WORK INSTRUCTIONS — Find every line in the records below that contains "input", and copy it.

Excerpts from a dataset
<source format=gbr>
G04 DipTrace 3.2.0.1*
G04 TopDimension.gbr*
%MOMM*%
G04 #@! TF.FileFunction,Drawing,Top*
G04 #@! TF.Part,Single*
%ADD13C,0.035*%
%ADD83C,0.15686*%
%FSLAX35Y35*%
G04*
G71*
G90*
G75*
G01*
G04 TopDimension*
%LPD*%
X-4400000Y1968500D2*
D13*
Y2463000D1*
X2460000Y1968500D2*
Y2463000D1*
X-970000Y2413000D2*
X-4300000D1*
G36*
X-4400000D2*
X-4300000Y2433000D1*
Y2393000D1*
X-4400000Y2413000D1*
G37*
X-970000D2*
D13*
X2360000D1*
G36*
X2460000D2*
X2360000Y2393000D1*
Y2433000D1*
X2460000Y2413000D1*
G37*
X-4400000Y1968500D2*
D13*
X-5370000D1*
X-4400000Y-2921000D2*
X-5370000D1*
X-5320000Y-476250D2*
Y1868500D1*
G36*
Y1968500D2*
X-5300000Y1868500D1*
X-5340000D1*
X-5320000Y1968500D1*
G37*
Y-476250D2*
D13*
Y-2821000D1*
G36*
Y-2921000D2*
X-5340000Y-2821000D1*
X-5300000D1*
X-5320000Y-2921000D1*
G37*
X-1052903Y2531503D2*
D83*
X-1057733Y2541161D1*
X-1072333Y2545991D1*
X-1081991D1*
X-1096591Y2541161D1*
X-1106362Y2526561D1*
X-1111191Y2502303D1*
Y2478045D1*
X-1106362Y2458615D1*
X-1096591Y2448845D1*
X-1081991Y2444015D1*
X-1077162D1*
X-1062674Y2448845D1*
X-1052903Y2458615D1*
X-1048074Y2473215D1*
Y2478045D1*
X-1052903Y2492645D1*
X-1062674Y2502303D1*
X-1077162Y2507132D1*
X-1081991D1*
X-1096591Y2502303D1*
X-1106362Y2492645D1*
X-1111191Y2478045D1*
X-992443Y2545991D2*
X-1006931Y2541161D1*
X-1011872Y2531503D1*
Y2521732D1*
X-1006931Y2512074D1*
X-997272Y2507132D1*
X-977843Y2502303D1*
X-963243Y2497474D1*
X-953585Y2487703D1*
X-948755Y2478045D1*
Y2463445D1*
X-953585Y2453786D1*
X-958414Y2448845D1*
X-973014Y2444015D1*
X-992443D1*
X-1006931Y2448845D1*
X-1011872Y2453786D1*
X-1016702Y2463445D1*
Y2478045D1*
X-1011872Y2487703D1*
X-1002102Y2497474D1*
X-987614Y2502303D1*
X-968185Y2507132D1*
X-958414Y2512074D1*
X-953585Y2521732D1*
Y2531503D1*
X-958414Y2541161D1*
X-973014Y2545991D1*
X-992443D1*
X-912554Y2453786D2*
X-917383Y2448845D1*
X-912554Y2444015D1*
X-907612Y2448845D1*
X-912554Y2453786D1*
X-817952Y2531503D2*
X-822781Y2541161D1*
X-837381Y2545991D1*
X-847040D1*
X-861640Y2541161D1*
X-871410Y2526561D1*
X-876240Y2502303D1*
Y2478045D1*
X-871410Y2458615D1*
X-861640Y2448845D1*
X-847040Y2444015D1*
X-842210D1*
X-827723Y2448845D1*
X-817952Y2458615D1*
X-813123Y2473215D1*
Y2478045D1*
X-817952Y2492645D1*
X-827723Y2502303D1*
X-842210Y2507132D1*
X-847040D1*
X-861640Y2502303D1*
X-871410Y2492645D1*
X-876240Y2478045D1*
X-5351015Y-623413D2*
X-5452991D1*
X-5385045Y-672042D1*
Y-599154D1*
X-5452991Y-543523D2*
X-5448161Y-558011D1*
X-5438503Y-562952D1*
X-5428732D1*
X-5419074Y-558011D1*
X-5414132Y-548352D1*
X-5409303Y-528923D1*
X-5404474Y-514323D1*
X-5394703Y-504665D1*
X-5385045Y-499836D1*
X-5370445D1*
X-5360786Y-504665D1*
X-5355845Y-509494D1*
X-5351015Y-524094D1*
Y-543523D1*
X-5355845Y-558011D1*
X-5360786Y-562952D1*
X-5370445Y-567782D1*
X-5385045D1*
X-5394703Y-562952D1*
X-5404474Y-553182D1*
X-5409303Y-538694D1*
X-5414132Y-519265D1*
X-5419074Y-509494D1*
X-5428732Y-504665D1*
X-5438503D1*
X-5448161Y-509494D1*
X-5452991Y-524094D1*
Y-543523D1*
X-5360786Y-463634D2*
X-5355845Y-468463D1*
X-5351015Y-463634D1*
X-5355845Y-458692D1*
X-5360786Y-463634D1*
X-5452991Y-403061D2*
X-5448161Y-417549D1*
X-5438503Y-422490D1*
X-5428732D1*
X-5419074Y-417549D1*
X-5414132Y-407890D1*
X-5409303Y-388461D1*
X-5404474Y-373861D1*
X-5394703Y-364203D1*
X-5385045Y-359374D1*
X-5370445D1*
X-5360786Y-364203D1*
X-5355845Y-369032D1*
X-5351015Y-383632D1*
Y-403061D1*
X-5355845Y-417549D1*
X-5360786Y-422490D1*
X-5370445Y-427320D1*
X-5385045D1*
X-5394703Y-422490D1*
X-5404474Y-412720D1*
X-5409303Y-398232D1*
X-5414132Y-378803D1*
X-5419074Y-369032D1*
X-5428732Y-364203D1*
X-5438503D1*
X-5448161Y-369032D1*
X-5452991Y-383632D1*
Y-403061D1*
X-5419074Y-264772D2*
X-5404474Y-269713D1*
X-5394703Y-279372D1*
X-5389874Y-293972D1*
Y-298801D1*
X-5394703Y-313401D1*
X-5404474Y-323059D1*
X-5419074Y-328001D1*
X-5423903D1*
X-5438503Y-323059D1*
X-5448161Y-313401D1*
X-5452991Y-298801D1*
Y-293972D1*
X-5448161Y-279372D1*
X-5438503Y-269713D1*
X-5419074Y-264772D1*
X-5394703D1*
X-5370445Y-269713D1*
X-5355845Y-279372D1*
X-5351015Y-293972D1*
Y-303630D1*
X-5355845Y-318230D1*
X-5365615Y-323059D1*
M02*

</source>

---

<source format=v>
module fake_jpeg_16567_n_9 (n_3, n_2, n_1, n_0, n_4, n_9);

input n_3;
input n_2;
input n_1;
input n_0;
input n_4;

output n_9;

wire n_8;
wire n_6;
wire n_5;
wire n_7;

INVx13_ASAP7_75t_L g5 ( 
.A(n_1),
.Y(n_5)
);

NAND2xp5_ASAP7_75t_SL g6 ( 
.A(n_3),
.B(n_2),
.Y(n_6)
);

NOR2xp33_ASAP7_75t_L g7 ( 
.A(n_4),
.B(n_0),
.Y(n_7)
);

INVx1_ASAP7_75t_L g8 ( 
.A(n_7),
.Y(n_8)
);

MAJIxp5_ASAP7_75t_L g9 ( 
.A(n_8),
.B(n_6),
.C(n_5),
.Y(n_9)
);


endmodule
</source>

EXERCISE SOLUTION —
input n_3;
input n_2;
input n_1;
input n_0;
input n_4;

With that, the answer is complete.